We conclude that, even assuming Zepeda correctly defines the boundaries for when an emergency rescue personnel’s duty of care to a victim arises, Paramedics here crossed that boundary. As in Wright, Paramedics conducted a brief assessment of Hackman’s physical condition to evaluate her need for medical care, concluded there was no need to provide any further emergency services to her, and then departed. On these facts, Paramedics’ undertaking was sufficient to give rise to a duty of care to Hackman under Health and Safety Code section 1799.108.
Defendants argue Wright is distinguishable because the paramedic in Wright abandoned a victim whom the paramedic knew needed medical assistance, and in contrast, here Paramedics’ assessment (concurred in by Hackman) concluded Hackman was not in need of care. However, we perceive no significant distinction between Wright and the present case on the issue of whether an undertaking sufficient to give rise to a duty of care was present; both Wright and this case involve emergency personnel whose assessment led them to conclude the victim needed no further assistance from emergency rescue personnel.

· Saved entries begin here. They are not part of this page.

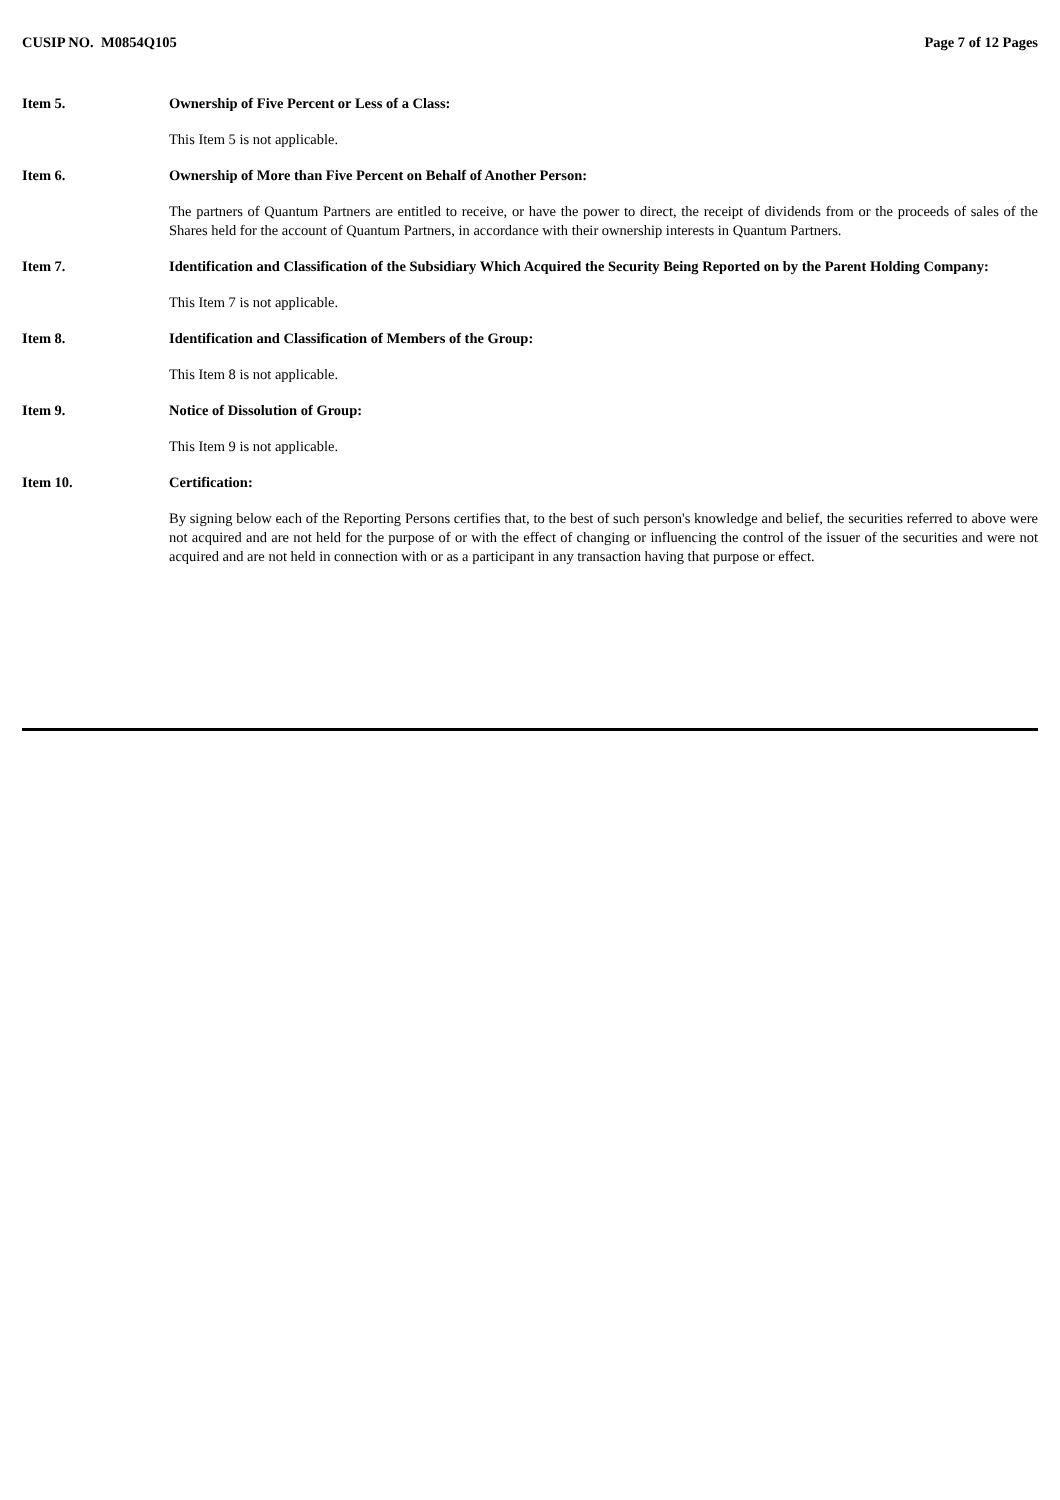CUSIP NO. M0854Q105 Page 7 of 12 Pages
Item 5. Ownership of Five Percent or Less of a Class:
This Item 5 is not applicable.
Item 6. Ownership of More than Five Percent on Behalf of Another Person:
The partners of Quantum Partners are entitled to receive, or have the power to direct, the receipt of dividends from or the proceeds of sales of the Shares held for the account of Quantum Partners, in accordance with their ownership interests in Quantum Partners.
Item 7. Identification and Classification of the Subsidiary Which Acquired the Security Being Reported on by the Parent Holding Company:
This Item 7 is not applicable.
Item 8. Identification and Classification of Members of the Group:
This Item 8 is not applicable.
Item 9. Notice of Dissolution of Group:
This Item 9 is not applicable.
Item 10. Certification:
By signing below each of the Reporting Persons certifies that, to the best of such person's knowledge and belief, the securities referred to above were not acquired and are not held for the purpose of or with the effect of changing or influencing the control of the issuer of the securities and were not acquired and are not held in connection with or as a participant in any transaction having that purpose or effect.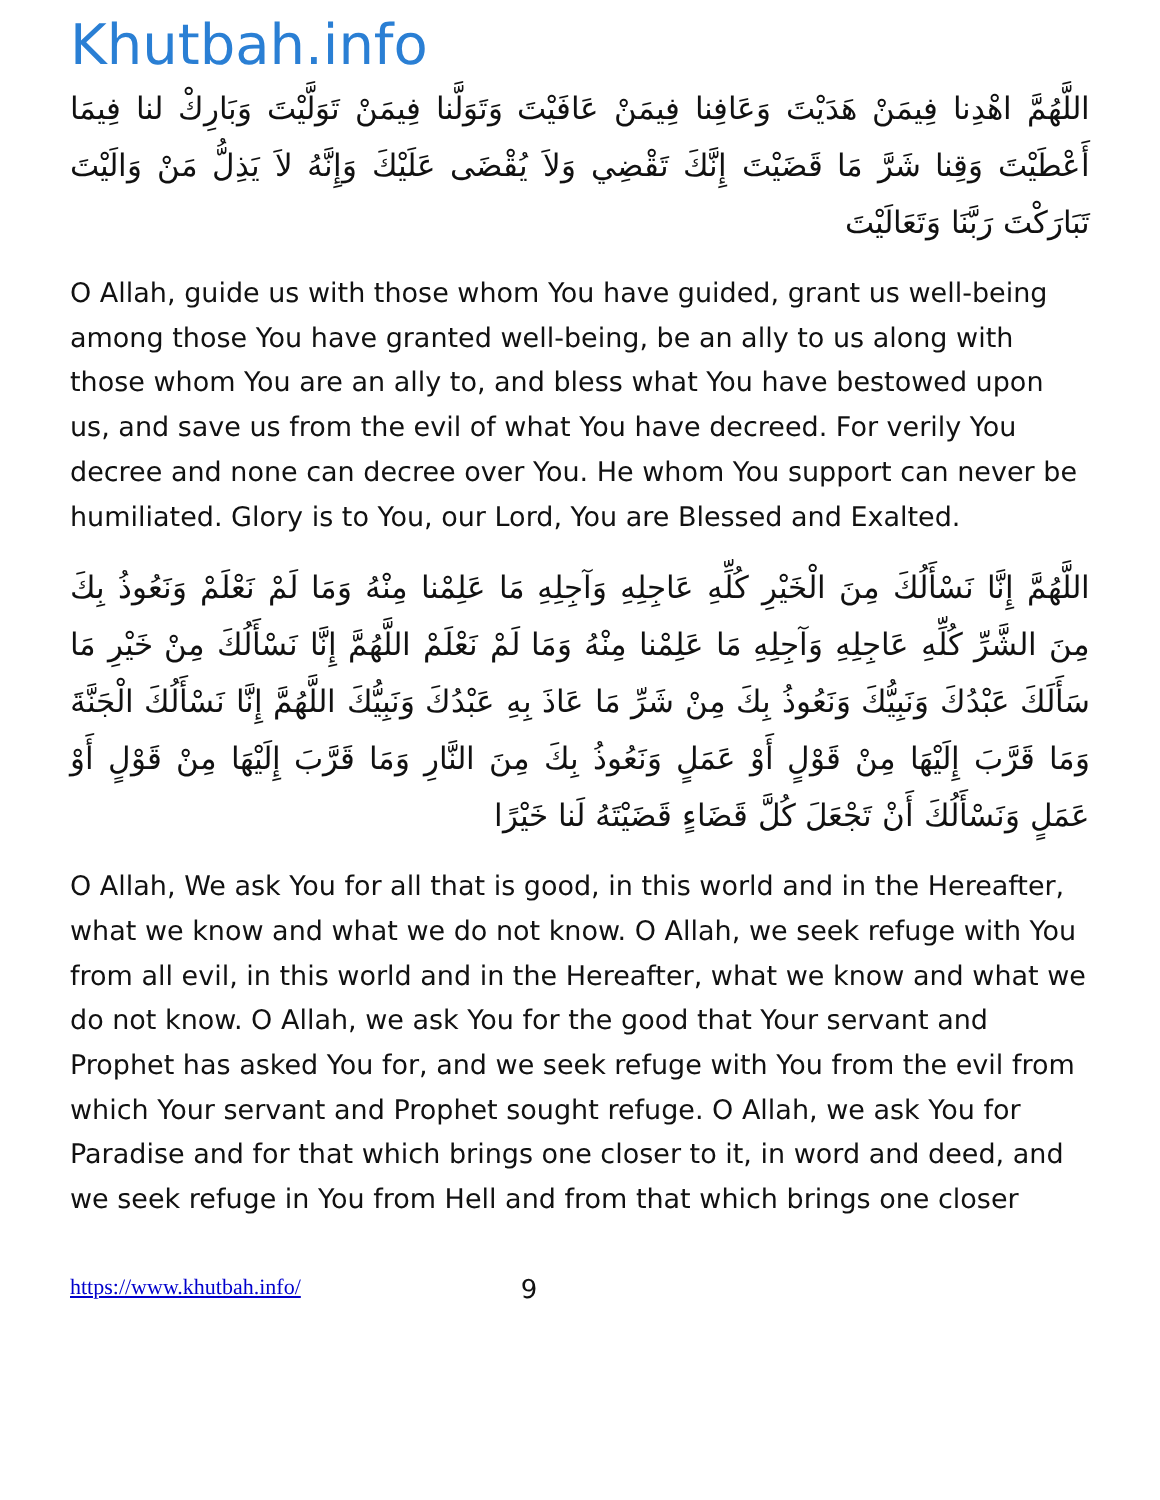Khutbah.info
اللَّهُمَّ اهْدِنا فِيمَنْ هَدَيْتَ وَعَافِنا فِيمَنْ عَافَيْتَ وَتَوَلَّنا فِيمَنْ تَوَلَّيْتَ وَبَارِكْ لنا فِيمَا أَعْطَيْتَ وَقِنا شَرَّ مَا قَضَيْتَ إِنَّكَ تَقْضِي وَلاَ يُقْضَى عَلَيْكَ وَإِنَّهُ لاَ يَذِلُّ مَنْ وَالَيْتَ تَبَارَكْتَ رَبَّنَا وَتَعَالَيْتَ
O Allah, guide us with those whom You have guided, grant us well-being among those You have granted well-being, be an ally to us along with those whom You are an ally to, and bless what You have bestowed upon us, and save us from the evil of what You have decreed. For verily You decree and none can decree over You. He whom You support can never be humiliated. Glory is to You, our Lord, You are Blessed and Exalted.
اللَّهُمَّ إِنَّا نَسْأَلُكَ مِنَ الْخَيْرِ كُلِّهِ عَاجِلِهِ وَآجِلِهِ مَا عَلِمْنا مِنْهُ وَمَا لَمْ نَعْلَمْ وَنَعُوذُ بِكَ مِنَ الشَّرِّ كُلِّهِ عَاجِلِهِ وَآجِلِهِ مَا عَلِمْنا مِنْهُ وَمَا لَمْ نَعْلَمْ اللَّهُمَّ إِنَّا نَسْأَلُكَ مِنْ خَيْرِ مَا سَأَلَكَ عَبْدُكَ وَنَبِيُّكَ وَنَعُوذُ بِكَ مِنْ شَرِّ مَا عَاذَ بِهِ عَبْدُكَ وَنَبِيُّكَ اللَّهُمَّ إِنَّا نَسْأَلُكَ الْجَنَّةَ وَمَا قَرَّبَ إِلَيْهَا مِنْ قَوْلٍ أَوْ عَمَلٍ وَنَعُوذُ بِكَ مِنَ النَّارِ وَمَا قَرَّبَ إِلَيْهَا مِنْ قَوْلٍ أَوْ عَمَلٍ وَنَسْأَلُكَ أَنْ تَجْعَلَ كُلَّ قَضَاءٍ قَضَيْتَهُ لَنا خَيْرًا
O Allah, We ask You for all that is good, in this world and in the Hereafter, what we know and what we do not know. O Allah, we seek refuge with You from all evil, in this world and in the Hereafter, what we know and what we do not know. O Allah, we ask You for the good that Your servant and Prophet has asked You for, and we seek refuge with You from the evil from which Your servant and Prophet sought refuge. O Allah, we ask You for Paradise and for that which brings one closer to it, in word and deed, and we seek refuge in You from Hell and from that which brings one closer
https://www.khutbah.info/ 9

Defendants also argue that if a duty of care is imposed under these facts-a person who appears to paramedics to have suffered no injury, who denies being injured, and who expressly declines treatment or transportation-paramedics would be placed in an untenable position of forcing an uninjured and unwilling person to receive treatment.
However, this argument confuses the legal issue-the existence of a duty to use care when assessing the victim’s need for treatment or transport-with the factual issue of whether Paramedics’ failure to treat an apparently uninjured person who declined treatment is a breach of the duty to use the standard of care specified in Health and Safety Code section 1799.106 because their assessment was in bad faith or constituted gross negligence. We are not presented in this case with, and express no opinion on, whether defendants breached that standard of care in this case.
The judgment is reversed. [Paramedics breached the duty of care] Plaintiffs are entitled to costs on appeal.